# [SUPPLIED RECORDS]
- - - - - - -

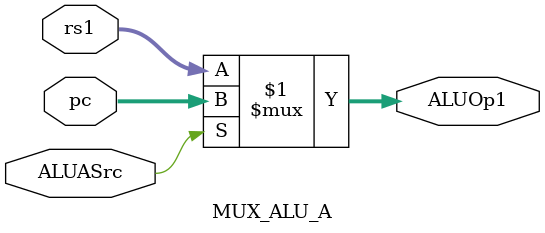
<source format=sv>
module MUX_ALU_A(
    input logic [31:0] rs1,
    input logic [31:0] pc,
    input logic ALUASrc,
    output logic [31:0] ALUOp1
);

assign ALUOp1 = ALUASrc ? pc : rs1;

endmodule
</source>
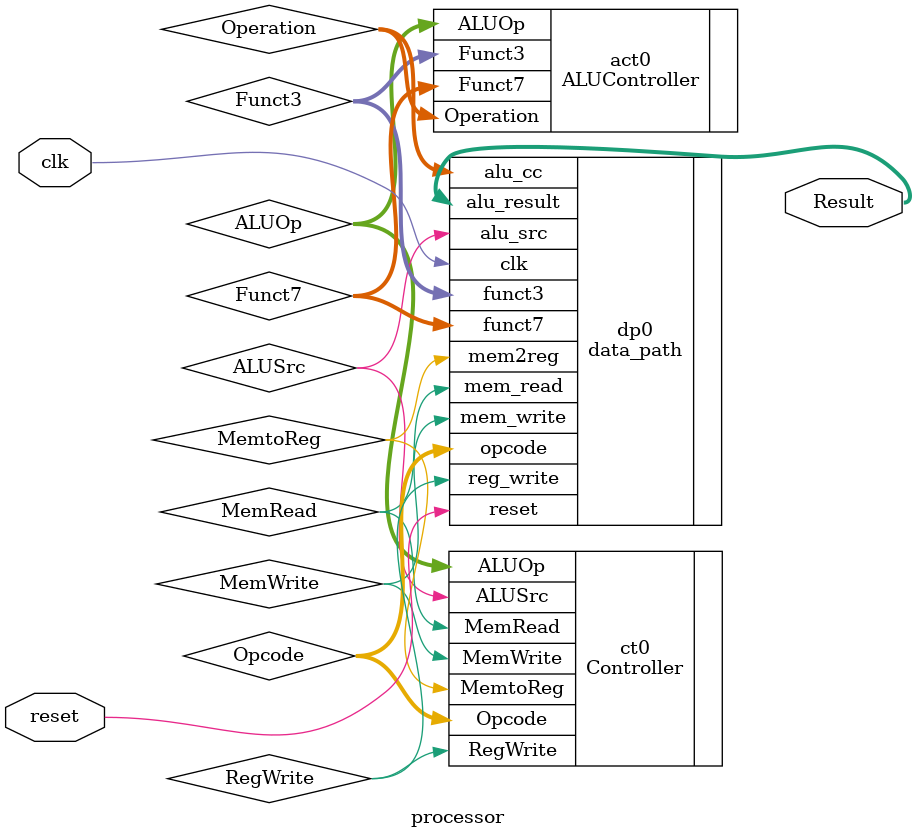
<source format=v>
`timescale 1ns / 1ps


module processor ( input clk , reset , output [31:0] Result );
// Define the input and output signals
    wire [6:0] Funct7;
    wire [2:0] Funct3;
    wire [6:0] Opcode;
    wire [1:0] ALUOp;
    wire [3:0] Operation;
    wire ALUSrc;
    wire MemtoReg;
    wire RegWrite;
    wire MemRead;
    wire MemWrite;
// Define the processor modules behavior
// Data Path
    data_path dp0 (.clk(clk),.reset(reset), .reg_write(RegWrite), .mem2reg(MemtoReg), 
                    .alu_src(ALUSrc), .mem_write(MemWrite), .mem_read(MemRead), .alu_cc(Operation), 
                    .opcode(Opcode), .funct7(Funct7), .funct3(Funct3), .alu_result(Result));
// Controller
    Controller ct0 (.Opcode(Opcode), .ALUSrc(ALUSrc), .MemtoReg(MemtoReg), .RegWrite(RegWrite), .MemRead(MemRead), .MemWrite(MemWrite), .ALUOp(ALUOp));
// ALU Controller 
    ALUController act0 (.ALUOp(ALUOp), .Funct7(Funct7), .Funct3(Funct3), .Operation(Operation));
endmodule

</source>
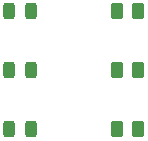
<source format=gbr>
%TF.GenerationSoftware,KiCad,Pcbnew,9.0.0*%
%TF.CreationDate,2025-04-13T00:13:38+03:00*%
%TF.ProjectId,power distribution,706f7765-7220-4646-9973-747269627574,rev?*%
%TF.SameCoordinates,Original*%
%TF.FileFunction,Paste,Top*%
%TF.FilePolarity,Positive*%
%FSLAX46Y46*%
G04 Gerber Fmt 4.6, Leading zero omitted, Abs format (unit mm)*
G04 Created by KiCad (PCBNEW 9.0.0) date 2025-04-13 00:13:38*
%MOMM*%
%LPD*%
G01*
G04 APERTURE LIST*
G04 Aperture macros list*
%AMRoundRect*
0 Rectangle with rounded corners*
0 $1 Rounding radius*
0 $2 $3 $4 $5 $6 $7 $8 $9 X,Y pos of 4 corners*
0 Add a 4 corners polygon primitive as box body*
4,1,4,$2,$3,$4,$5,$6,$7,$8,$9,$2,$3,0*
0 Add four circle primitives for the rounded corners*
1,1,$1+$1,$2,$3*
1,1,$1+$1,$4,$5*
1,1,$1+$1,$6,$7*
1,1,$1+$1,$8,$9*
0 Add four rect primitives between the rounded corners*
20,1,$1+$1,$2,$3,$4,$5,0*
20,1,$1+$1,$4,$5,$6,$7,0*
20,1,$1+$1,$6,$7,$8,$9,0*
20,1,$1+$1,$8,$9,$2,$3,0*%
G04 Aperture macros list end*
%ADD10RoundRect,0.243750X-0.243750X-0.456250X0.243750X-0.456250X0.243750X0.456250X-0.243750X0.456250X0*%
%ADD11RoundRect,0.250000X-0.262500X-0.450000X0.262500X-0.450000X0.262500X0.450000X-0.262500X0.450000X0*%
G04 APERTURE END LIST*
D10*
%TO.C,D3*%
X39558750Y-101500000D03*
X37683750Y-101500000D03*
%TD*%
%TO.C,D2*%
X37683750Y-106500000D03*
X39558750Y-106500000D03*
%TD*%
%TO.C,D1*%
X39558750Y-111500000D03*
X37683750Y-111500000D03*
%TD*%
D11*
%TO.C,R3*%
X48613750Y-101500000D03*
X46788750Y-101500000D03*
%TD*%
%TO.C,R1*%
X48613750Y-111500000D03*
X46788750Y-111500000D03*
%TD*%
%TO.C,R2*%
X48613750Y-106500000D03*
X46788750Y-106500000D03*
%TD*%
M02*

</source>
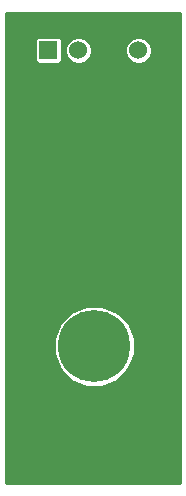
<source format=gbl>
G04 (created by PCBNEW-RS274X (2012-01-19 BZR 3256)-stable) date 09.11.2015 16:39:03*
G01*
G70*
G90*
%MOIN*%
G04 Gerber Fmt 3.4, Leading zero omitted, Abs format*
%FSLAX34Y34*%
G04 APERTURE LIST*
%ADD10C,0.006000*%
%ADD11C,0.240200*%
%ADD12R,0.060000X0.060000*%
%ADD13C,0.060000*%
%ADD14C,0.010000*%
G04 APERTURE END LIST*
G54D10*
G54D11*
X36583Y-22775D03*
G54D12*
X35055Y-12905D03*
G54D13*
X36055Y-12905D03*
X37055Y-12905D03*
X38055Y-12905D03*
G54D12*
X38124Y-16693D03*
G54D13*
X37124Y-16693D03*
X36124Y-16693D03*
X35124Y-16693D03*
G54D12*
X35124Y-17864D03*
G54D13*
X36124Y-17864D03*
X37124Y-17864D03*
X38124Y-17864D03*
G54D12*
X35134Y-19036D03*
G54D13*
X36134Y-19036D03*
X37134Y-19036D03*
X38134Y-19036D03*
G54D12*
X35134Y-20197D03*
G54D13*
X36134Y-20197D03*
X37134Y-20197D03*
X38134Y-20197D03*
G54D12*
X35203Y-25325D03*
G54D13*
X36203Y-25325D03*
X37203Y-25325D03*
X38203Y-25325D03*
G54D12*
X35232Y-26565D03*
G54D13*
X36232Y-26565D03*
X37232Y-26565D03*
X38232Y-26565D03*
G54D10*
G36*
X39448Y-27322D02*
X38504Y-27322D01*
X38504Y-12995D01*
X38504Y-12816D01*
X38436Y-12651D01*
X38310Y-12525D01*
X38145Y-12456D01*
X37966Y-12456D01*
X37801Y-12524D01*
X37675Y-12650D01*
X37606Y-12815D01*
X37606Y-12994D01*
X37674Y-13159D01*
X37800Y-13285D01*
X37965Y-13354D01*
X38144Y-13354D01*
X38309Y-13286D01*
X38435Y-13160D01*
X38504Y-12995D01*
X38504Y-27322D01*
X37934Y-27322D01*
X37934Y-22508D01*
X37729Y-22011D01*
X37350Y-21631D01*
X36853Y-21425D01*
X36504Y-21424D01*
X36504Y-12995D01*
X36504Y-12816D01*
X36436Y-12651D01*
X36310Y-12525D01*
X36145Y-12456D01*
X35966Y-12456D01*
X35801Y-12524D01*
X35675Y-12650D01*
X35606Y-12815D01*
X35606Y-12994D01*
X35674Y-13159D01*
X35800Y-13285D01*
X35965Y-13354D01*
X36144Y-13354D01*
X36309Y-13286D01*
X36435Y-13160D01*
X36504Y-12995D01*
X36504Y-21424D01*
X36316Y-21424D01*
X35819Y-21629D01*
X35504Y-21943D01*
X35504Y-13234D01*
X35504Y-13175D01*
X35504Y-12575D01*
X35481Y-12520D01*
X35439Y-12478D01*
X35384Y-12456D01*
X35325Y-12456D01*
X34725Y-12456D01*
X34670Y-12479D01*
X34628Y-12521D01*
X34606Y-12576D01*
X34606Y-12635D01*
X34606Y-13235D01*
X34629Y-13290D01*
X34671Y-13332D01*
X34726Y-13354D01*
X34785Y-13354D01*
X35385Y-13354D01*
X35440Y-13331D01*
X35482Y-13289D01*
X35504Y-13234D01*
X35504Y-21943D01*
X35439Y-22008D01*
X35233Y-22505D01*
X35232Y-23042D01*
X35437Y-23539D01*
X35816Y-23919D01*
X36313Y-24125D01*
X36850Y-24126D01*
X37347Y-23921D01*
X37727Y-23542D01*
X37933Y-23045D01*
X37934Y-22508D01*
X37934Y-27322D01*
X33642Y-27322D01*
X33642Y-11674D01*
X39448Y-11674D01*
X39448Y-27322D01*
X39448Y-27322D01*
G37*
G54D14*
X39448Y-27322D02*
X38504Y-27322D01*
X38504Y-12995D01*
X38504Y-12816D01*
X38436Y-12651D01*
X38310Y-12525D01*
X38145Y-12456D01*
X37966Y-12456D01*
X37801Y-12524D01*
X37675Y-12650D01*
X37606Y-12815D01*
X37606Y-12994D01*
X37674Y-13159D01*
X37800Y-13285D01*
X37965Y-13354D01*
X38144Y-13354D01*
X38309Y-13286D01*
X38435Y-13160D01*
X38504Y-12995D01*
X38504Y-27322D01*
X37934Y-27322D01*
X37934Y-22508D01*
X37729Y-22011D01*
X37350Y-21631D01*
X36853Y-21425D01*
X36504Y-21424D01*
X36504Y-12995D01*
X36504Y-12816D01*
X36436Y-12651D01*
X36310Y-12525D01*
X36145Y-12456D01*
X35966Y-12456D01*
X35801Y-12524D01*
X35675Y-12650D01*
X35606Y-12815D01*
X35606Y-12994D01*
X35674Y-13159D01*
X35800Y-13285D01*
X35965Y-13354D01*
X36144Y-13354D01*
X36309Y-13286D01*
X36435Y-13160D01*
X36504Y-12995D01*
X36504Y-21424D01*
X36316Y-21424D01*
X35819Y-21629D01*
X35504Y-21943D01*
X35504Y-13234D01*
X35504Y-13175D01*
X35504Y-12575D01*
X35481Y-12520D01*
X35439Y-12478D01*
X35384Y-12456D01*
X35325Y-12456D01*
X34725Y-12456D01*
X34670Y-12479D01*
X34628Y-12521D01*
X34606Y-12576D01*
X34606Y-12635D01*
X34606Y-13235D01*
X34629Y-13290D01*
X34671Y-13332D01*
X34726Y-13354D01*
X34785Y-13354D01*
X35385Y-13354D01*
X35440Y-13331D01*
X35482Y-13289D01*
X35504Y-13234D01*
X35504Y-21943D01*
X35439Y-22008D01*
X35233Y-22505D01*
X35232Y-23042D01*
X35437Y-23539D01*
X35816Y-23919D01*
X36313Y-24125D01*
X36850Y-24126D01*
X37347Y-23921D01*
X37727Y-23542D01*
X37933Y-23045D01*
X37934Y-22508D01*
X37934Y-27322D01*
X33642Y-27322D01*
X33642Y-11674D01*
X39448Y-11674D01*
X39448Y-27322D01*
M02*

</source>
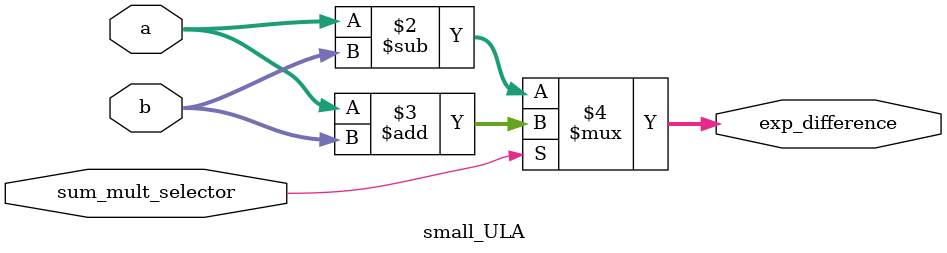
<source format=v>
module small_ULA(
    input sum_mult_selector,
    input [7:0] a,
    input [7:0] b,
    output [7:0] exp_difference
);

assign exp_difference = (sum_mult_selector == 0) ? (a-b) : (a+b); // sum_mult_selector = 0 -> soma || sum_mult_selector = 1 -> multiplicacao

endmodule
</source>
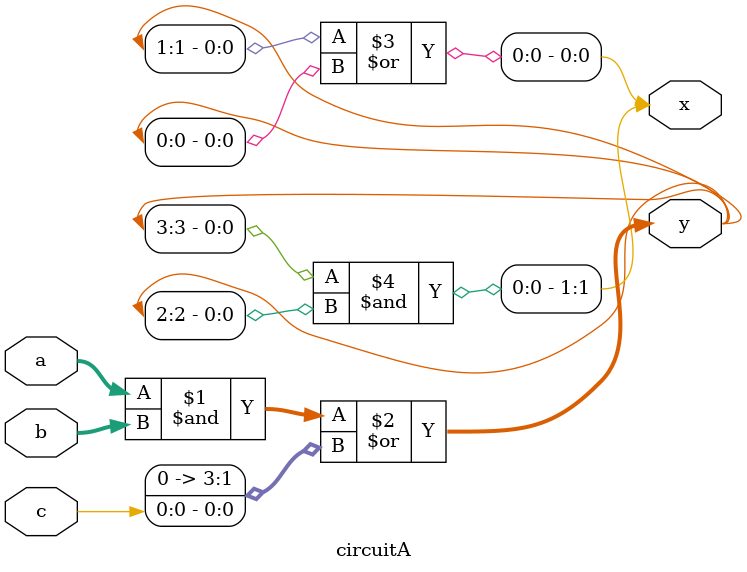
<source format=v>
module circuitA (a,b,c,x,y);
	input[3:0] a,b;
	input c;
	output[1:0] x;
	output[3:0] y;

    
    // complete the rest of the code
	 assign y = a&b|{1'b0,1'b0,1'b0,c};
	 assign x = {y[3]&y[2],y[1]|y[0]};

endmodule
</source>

- - - - - - -

# [BRIEF]
Given the data above, which lines hold the string "wire"? Return them.

# [RESPONSE TO THE TASK]
    wire [6:0] Funct7;
    wire [2:0] Funct3;
    wire [6:0] Opcode;
    wire [1:0] ALUOp;
    wire [3:0] Operation;
    wire ALUSrc;
    wire MemtoReg;
    wire RegWrite;
    wire MemRead;
    wire MemWrite;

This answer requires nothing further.